Using the Captured Surface Control API
This guide explains how to use the features provided by the Captured Surface Control API to control a display surface (browser tab, window, or screen) captured by the Screen Capture API.
Background
The Screen Capture API is most commonly used to share another open tab or window on your device with other conference participants in a conferencing app, for example to demo a new feature or present a report.
A significant issue with this is that, when you want to interact with the captured display surface, for example to scroll the display or zoom it in, you can't do so without switching to the captured display surface. This creates several issues and makes the app more frustrating than it needs to be.
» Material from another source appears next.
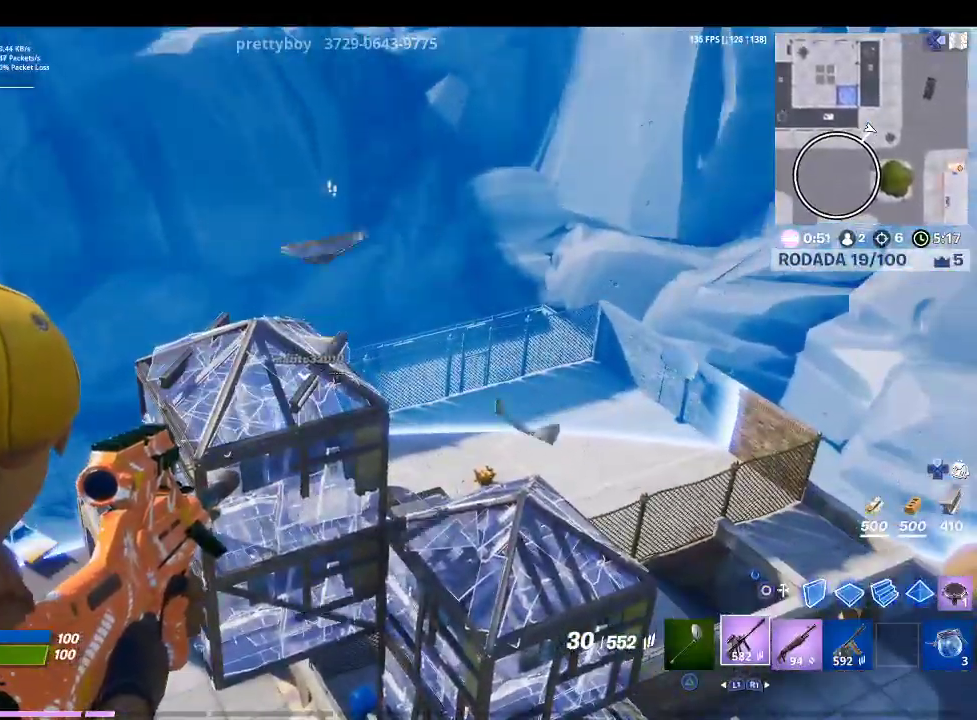
{"buttons": ["L2"], "left_stick": "center", "right_stick": "center", "events": [[167, "right_stick", "down"], [300, "right_stick", "center"]]}
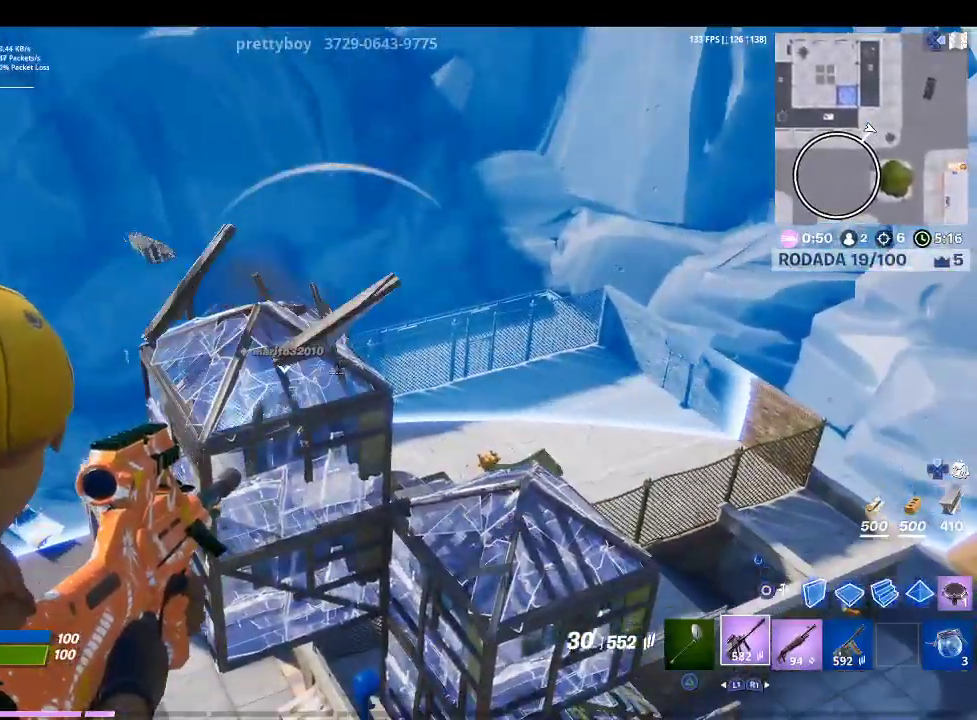
{"buttons": ["L2"], "left_stick": "left", "right_stick": "center", "events": [[67, "right_stick", "left"], [300, "left_stick", "left"], [300, "right_stick", "center"]]}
Screen sharing users will find themselves having to jump back and forth between the conferencing app and the captured display surface to handle adjusting the media display, letting late users in, reading chat messages, and so on.
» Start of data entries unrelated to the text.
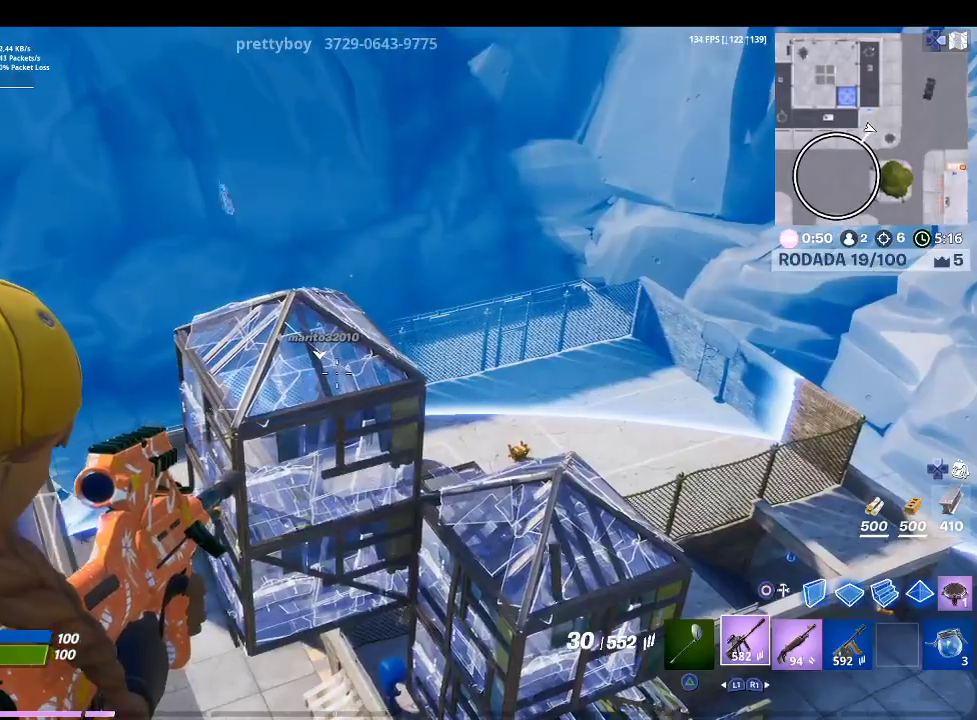
{"buttons": ["L2"], "left_stick": "up", "right_stick": "down", "events": [[67, "left_stick", "center"], [167, "right_stick", "down"], [267, "left_stick", "up"], [300, "right_stick", "center"], [500, "right_stick", "down"]]}
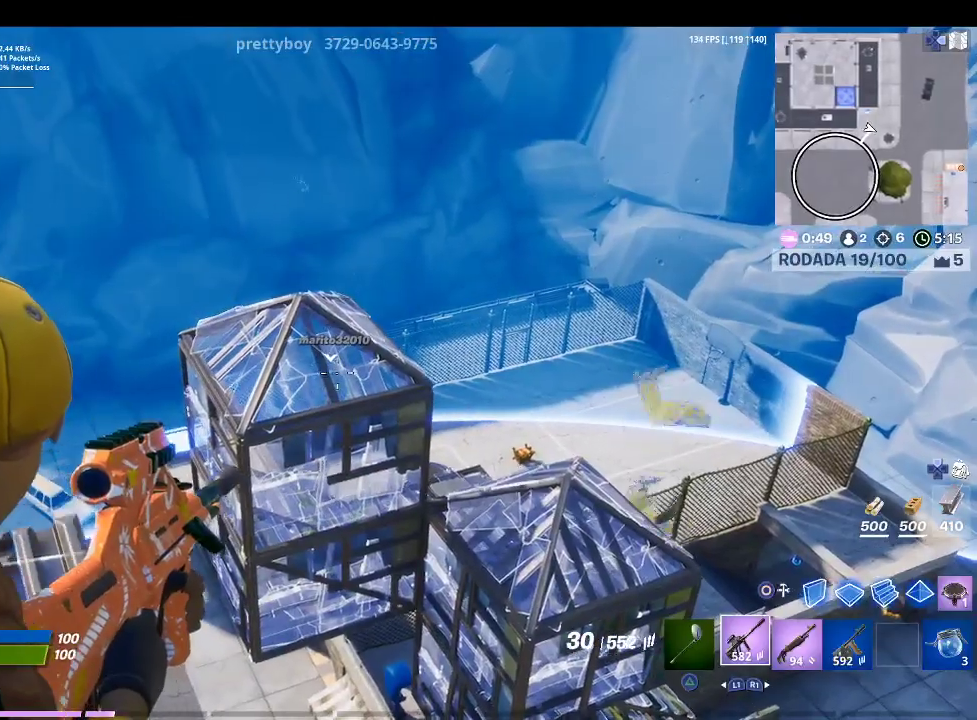
{"buttons": ["L2"], "left_stick": "left", "right_stick": "center", "events": [[133, "left_stick", "center"], [133, "right_stick", "center"], [300, "right_stick", "down"], [433, "right_stick", "center"], [467, "left_stick", "left"]]}
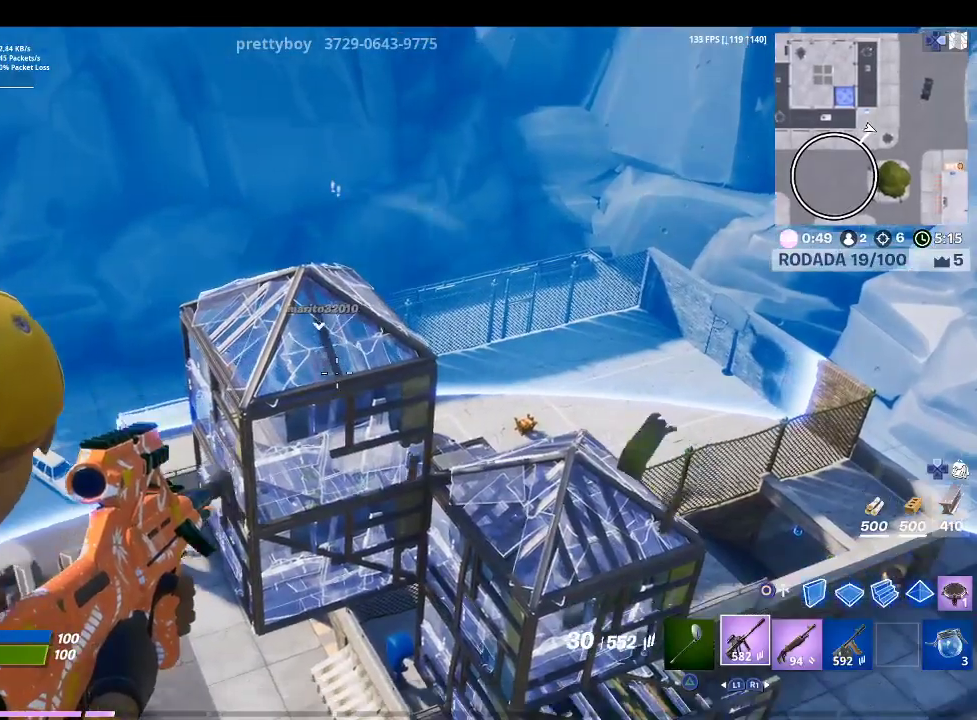
{"buttons": ["L2"], "left_stick": "center", "right_stick": "center", "events": [[233, "right_stick", "up-left"], [367, "right_stick", "center"], [400, "left_stick", "center"]]}
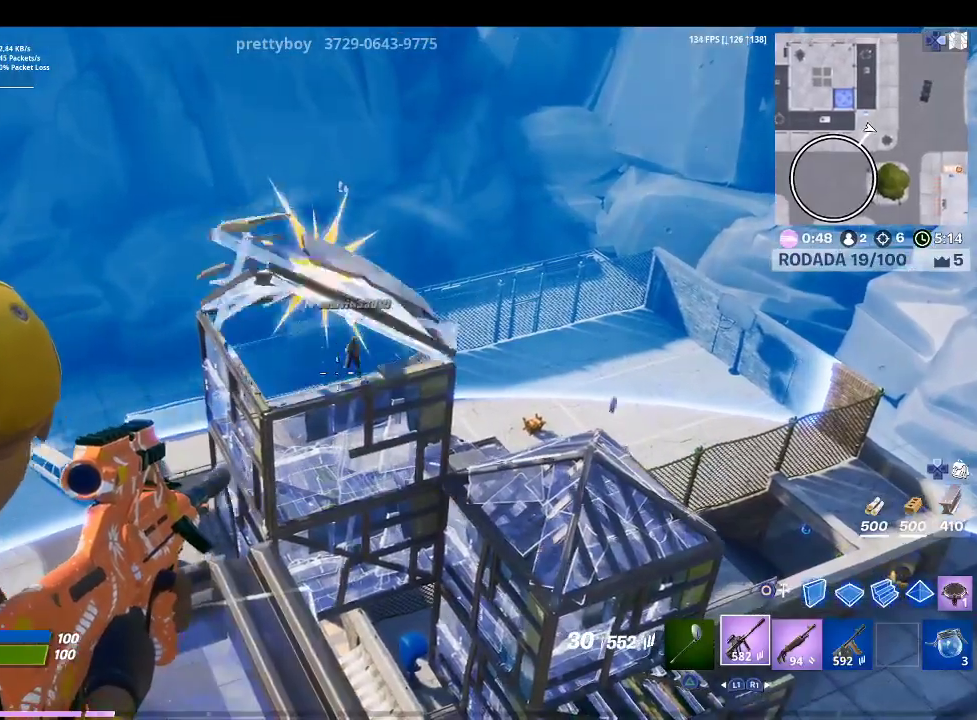
{"buttons": ["L2", "R2"], "left_stick": "down-right", "right_stick": "center", "events": [[33, "left_stick", "right"], [67, "right_stick", "up-right"], [167, "right_stick", "center"], [333, "right_stick", "up-right"], [400, "R2", "down"], [500, "left_stick", "down-right"], [500, "right_stick", "center"]]}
The Captured Surface Control API tackles these problems by allowing app developers to implement a limited set of features that can be used by conference participants to control the captured display surface from directly within the app, without compromising security.
Currently these are:
- Zooming the captured display surface.
- Using mouse wheel/touchpad gestures (and other equivalents) to scroll the captured display surface.
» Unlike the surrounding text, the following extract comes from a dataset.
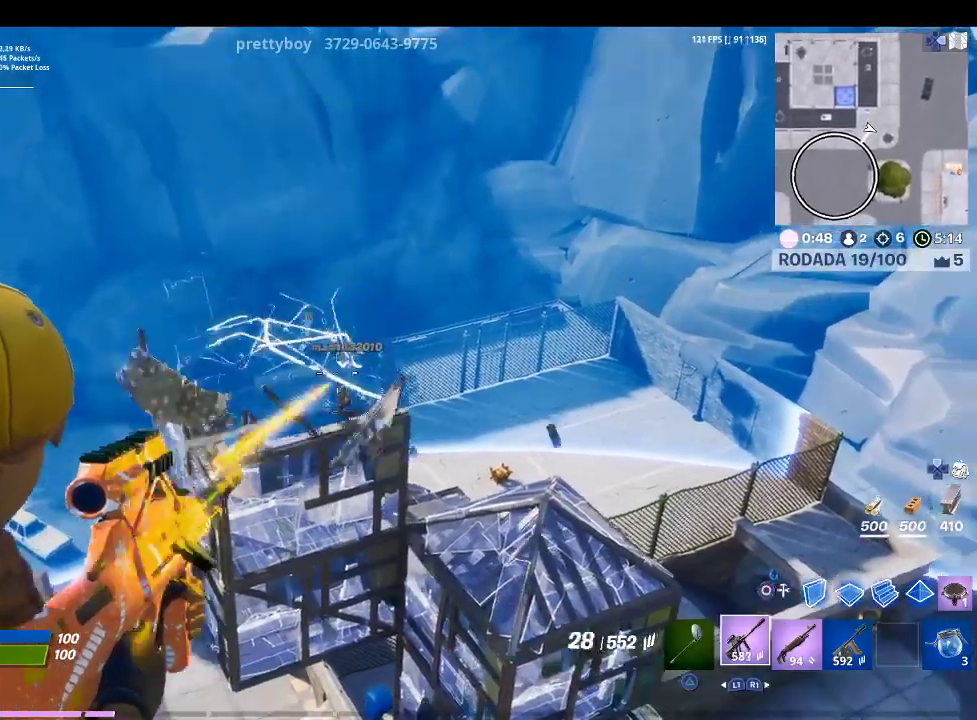
{"buttons": ["L2"], "left_stick": "up-left", "right_stick": "left", "events": [[67, "R2", "up"], [167, "left_stick", "down-left"], [167, "right_stick", "down"], [333, "right_stick", "center"], [367, "left_stick", "up-left"], [500, "right_stick", "left"]]}
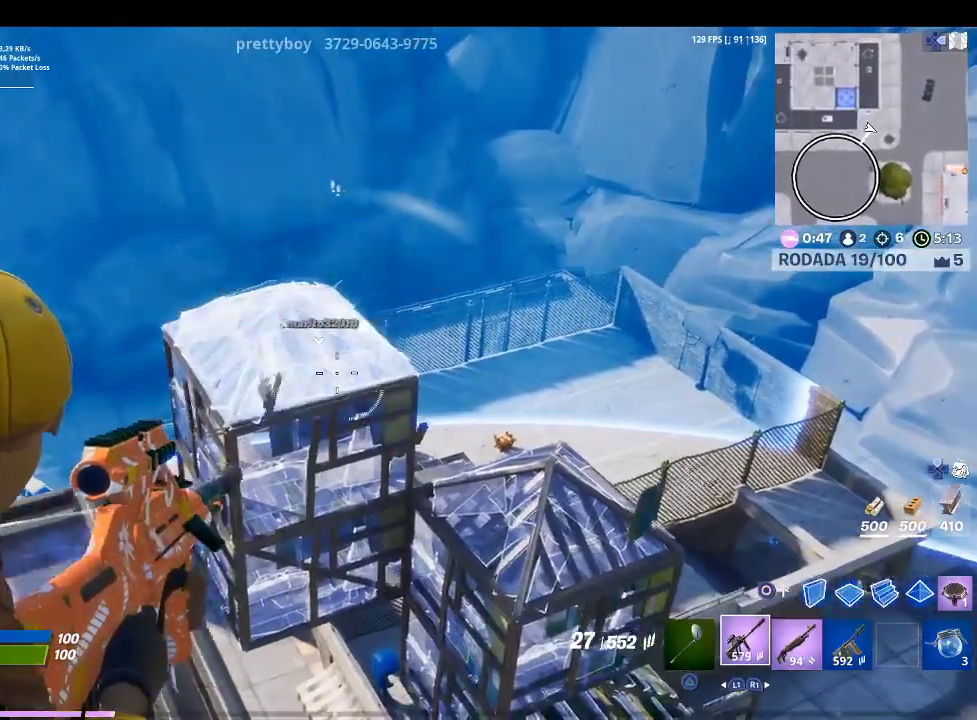
{"buttons": ["CROSS"], "left_stick": "down-left", "right_stick": "center", "events": [[67, "right_stick", "center"], [333, "L2", "up"], [333, "SQUARE", "down"], [333, "left_stick", "left"], [467, "SQUARE", "up"], [467, "left_stick", "down-left"], [500, "CROSS", "down"]]}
This functionality is all accessed via the CaptureController
object. To control a screen capture session, a capture controller must be passed into a MediaDevices.getDisplayMedia()
call inside its options object:
controller = new CaptureController();
const displayMediaOptions = {
controller,
};
videoElem.srcObject =
await navigator.mediaDevices.getDisplayMedia(displayMediaOptions);
The controller can then be used to, for example, zoom the captured display surface in:
controller.increaseZoomLevel();
In this article we will walk through the code for a basic screen sharing app that shows how to implement such features.
A note on permissions
Usage of the Captured Surface Control API can be controlled via the Permissions-Policy
captured-surface-control
directive, or the equivalent <iframe>
allow
) attribute value:
<iframe allow="captured-surface-control" src="/some-other-document.html"
>…</iframe
>
Specifically, the forwardWheel()
, increaseZoomLevel()
, decreaseZoomLevel()
, and resetZoomLevel()
methods are controlled by this directive.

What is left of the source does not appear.